--- START ---
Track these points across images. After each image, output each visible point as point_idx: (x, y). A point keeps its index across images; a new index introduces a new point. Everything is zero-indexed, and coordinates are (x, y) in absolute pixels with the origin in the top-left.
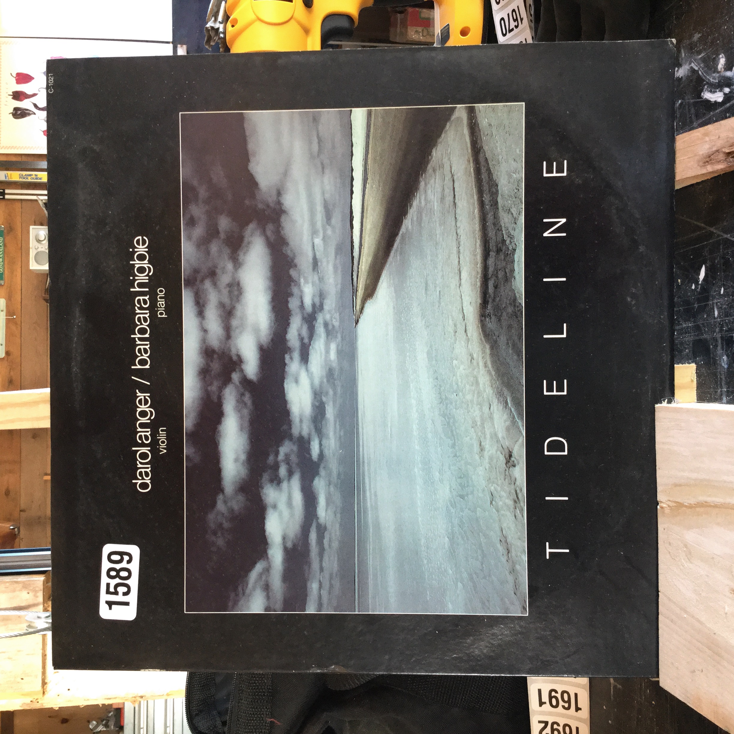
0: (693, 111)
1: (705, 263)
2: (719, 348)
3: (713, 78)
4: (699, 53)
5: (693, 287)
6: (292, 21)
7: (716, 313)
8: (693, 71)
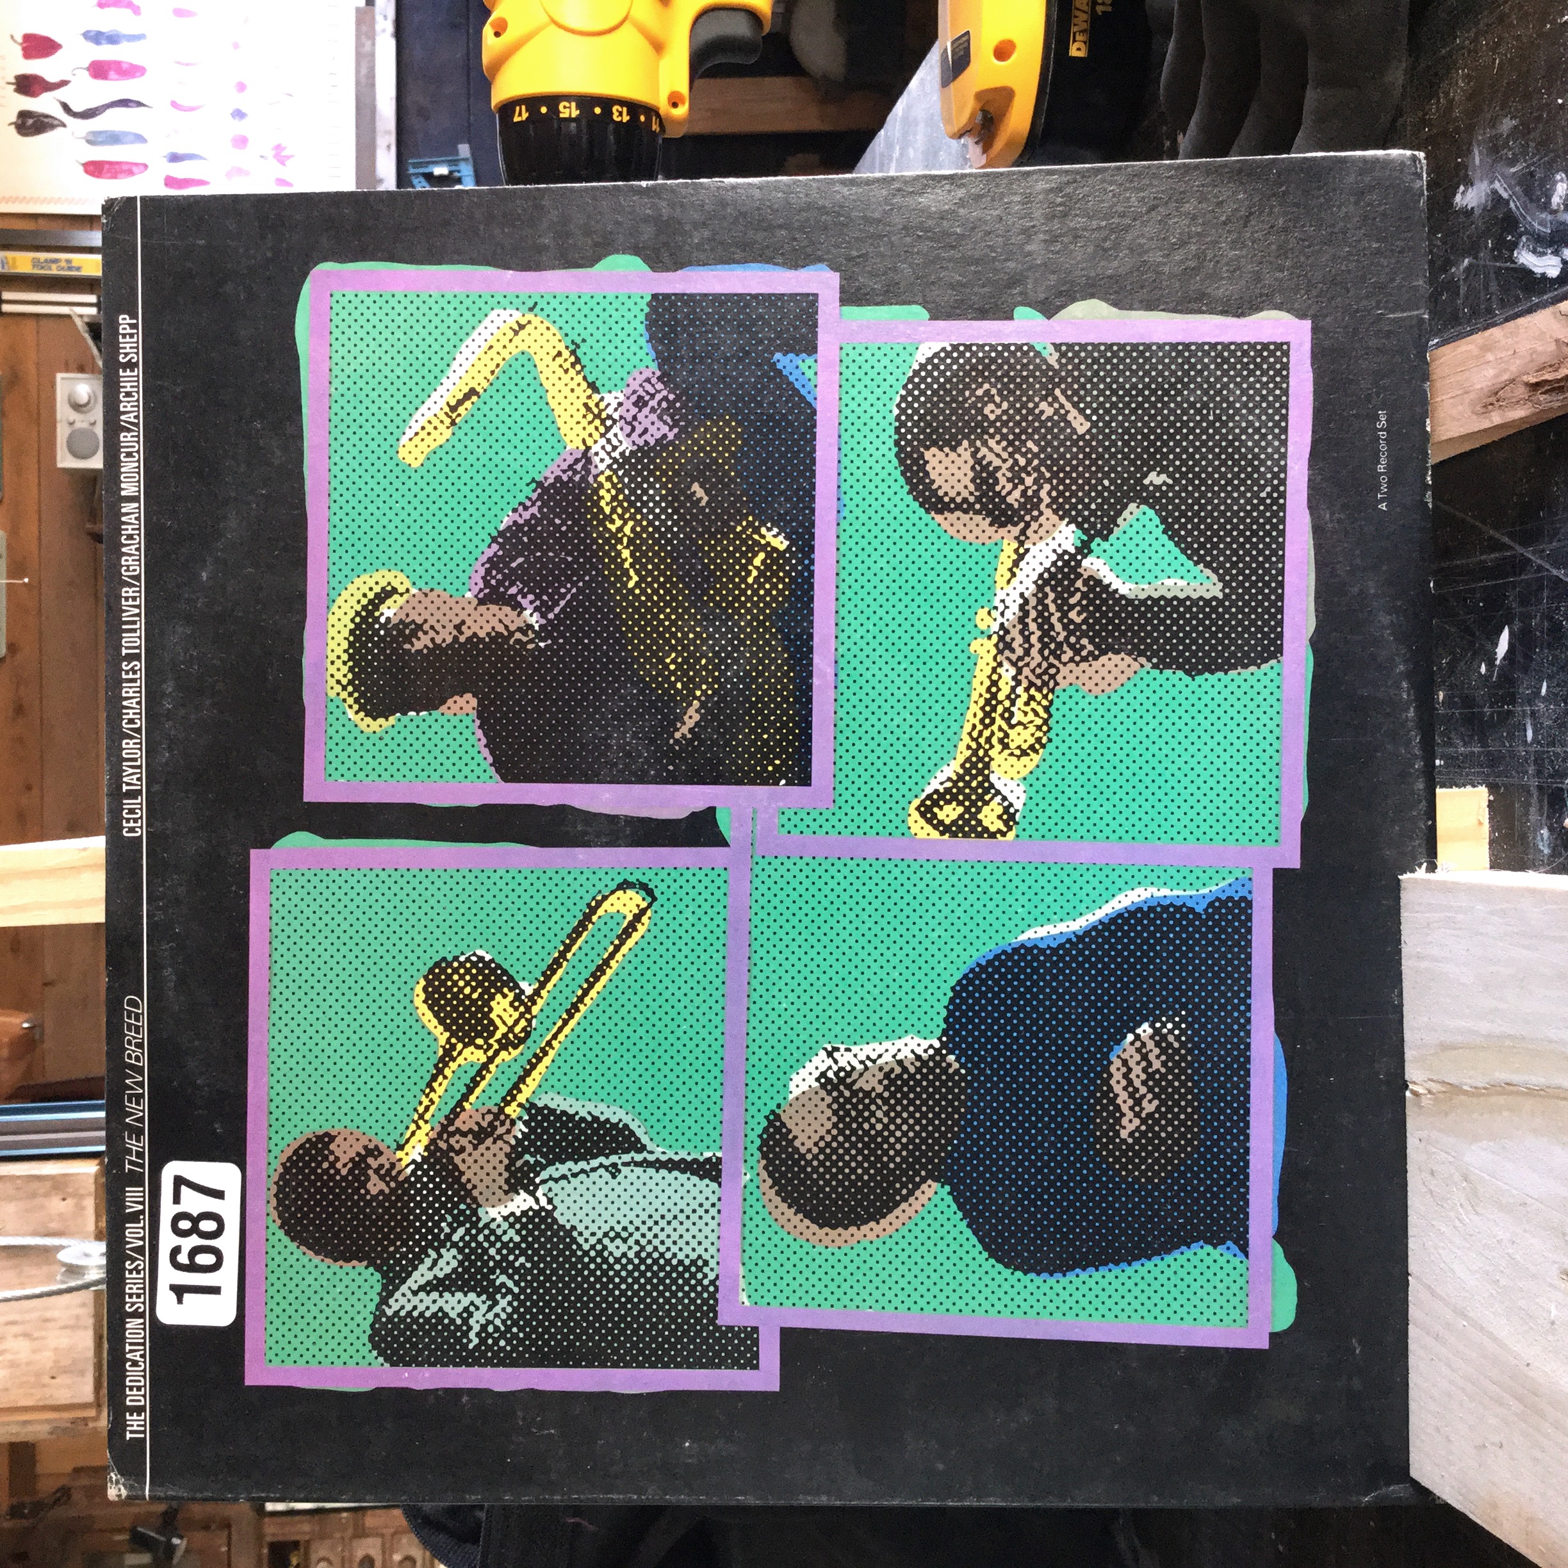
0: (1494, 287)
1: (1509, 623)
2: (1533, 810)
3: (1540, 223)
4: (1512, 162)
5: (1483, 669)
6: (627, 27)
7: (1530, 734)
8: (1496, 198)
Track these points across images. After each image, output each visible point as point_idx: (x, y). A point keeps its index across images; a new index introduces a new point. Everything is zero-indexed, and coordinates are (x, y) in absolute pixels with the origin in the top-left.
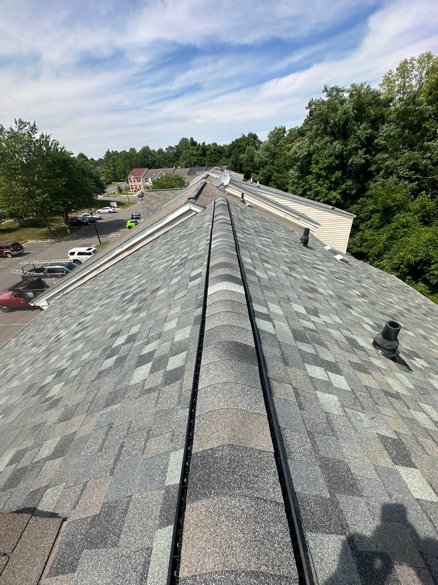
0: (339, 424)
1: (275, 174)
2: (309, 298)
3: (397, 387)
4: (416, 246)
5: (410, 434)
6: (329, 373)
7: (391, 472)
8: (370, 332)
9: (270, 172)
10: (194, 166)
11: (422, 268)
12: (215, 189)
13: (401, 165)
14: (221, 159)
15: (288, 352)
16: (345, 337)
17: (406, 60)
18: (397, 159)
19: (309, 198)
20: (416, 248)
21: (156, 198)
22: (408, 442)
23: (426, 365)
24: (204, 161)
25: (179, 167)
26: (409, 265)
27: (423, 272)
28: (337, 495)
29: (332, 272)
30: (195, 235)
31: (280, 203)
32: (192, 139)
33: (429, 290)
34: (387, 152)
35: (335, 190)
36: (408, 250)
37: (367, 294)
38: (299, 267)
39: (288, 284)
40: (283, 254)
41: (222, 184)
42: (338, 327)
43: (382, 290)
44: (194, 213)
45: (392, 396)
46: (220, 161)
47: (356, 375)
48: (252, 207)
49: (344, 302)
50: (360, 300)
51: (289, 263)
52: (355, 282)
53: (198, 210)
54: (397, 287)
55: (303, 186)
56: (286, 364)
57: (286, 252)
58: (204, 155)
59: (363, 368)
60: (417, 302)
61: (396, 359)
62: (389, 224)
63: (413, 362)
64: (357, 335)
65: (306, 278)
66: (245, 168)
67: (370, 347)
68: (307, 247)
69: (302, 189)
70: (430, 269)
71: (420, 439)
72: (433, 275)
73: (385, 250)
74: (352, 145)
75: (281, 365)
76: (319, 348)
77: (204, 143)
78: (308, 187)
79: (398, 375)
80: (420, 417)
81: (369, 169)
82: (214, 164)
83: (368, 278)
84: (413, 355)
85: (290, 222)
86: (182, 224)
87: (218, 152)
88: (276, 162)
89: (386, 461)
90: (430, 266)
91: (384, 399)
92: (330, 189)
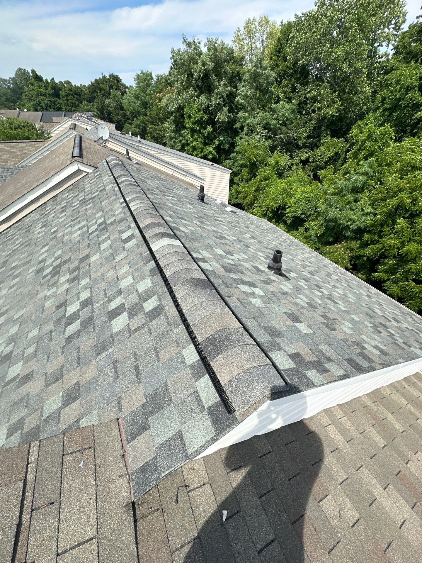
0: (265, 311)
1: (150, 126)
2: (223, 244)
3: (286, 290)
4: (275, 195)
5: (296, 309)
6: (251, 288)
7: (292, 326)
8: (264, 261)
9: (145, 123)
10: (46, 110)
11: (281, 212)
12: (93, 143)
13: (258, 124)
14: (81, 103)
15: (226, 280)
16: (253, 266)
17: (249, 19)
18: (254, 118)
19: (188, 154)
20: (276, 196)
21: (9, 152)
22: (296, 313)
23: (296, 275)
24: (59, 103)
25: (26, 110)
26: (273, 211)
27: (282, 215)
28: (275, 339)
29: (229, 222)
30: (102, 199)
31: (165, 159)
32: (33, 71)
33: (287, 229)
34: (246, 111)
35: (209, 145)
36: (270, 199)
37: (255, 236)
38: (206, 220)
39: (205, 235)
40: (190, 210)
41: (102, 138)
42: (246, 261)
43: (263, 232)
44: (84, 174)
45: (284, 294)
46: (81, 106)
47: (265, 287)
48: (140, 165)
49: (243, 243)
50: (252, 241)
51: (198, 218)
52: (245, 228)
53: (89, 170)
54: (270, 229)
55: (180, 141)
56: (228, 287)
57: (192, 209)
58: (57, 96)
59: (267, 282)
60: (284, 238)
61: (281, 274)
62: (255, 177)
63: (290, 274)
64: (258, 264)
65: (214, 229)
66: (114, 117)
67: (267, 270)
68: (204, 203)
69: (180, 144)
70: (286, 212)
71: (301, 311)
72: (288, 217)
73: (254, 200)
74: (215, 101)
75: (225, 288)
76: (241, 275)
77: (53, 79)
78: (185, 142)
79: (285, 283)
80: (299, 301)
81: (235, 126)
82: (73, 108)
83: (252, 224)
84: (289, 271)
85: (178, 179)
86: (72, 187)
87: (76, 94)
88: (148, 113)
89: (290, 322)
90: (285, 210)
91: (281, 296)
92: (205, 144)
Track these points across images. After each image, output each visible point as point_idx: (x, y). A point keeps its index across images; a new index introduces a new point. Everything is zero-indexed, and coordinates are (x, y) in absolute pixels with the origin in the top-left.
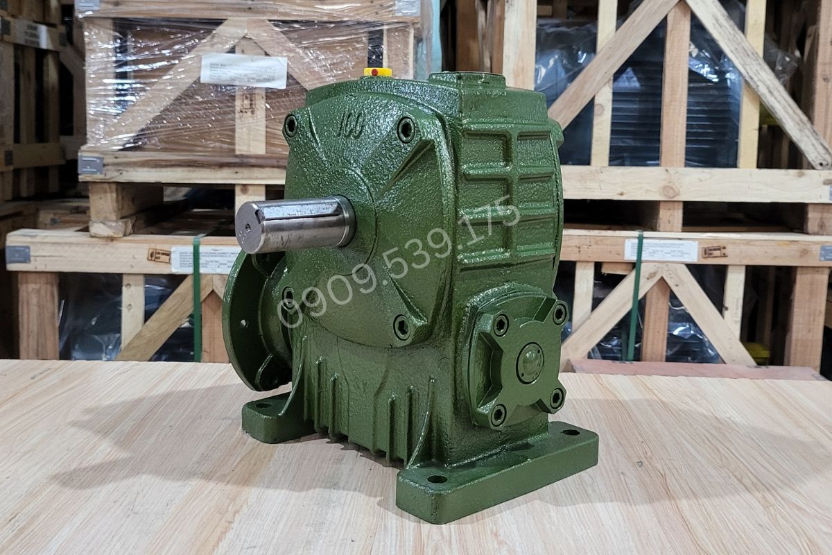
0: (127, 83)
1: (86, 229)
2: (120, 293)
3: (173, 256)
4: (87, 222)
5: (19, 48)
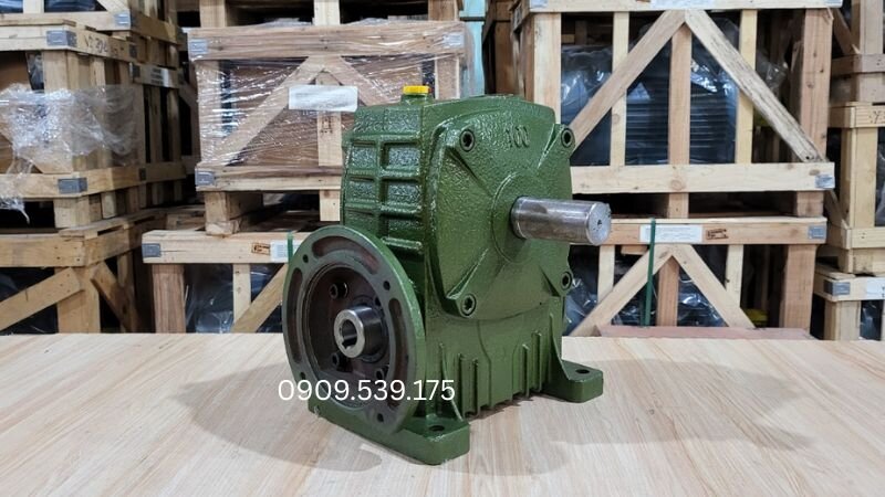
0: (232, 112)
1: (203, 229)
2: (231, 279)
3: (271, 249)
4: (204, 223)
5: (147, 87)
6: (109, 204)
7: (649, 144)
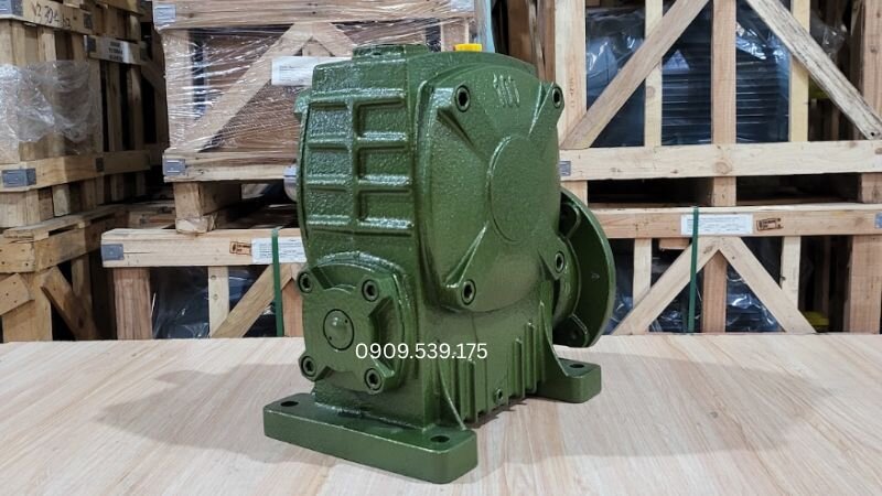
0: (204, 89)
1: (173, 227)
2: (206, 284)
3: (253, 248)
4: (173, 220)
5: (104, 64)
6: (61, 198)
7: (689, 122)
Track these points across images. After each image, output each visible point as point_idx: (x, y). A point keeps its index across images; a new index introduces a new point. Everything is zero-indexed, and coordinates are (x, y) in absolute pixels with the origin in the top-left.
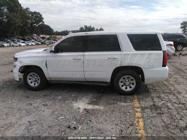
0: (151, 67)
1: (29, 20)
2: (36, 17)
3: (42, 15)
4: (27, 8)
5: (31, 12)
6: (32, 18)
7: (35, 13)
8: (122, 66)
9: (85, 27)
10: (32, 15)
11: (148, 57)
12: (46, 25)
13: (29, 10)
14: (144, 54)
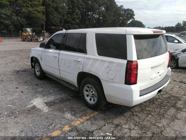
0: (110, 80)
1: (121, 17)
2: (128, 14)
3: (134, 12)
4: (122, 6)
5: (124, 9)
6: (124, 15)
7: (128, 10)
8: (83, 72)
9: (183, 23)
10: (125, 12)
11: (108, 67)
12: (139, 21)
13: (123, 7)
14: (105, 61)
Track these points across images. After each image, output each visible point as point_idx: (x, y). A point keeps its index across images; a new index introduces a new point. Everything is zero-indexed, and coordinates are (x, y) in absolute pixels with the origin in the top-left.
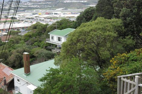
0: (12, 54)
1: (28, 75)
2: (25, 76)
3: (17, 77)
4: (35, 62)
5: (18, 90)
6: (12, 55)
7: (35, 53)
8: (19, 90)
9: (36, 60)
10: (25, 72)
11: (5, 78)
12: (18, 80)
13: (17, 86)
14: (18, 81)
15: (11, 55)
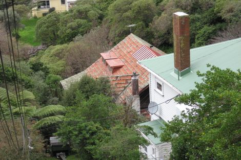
--- END ---
• _What the exercise asks_: Exactly restate the lines from the one holding "11: (148, 57)" to the final line of the records above, including both and excluding pictures.

• _Reply_:
11: (148, 57)
12: (46, 25)
13: (29, 10)
14: (144, 54)
0: (110, 80)
1: (121, 17)
2: (128, 14)
3: (134, 12)
4: (122, 6)
5: (124, 9)
6: (124, 15)
7: (128, 10)
8: (83, 72)
9: (183, 23)
10: (125, 12)
11: (108, 67)
12: (139, 21)
13: (123, 7)
14: (105, 61)
Track these points across images. After each image, output each visible point as point_idx: (x, y). A point keeps its index across images; a new index introduces a new point. Everything is zero-indexed, and coordinates are (x, y) in absolute pixels with the origin in the top-left.
0: (12, 54)
1: (28, 75)
2: (25, 76)
3: (17, 77)
4: (35, 62)
5: (18, 90)
6: (12, 55)
7: (35, 53)
8: (19, 90)
9: (36, 60)
10: (25, 72)
11: (5, 78)
12: (18, 80)
13: (17, 86)
14: (18, 81)
15: (11, 55)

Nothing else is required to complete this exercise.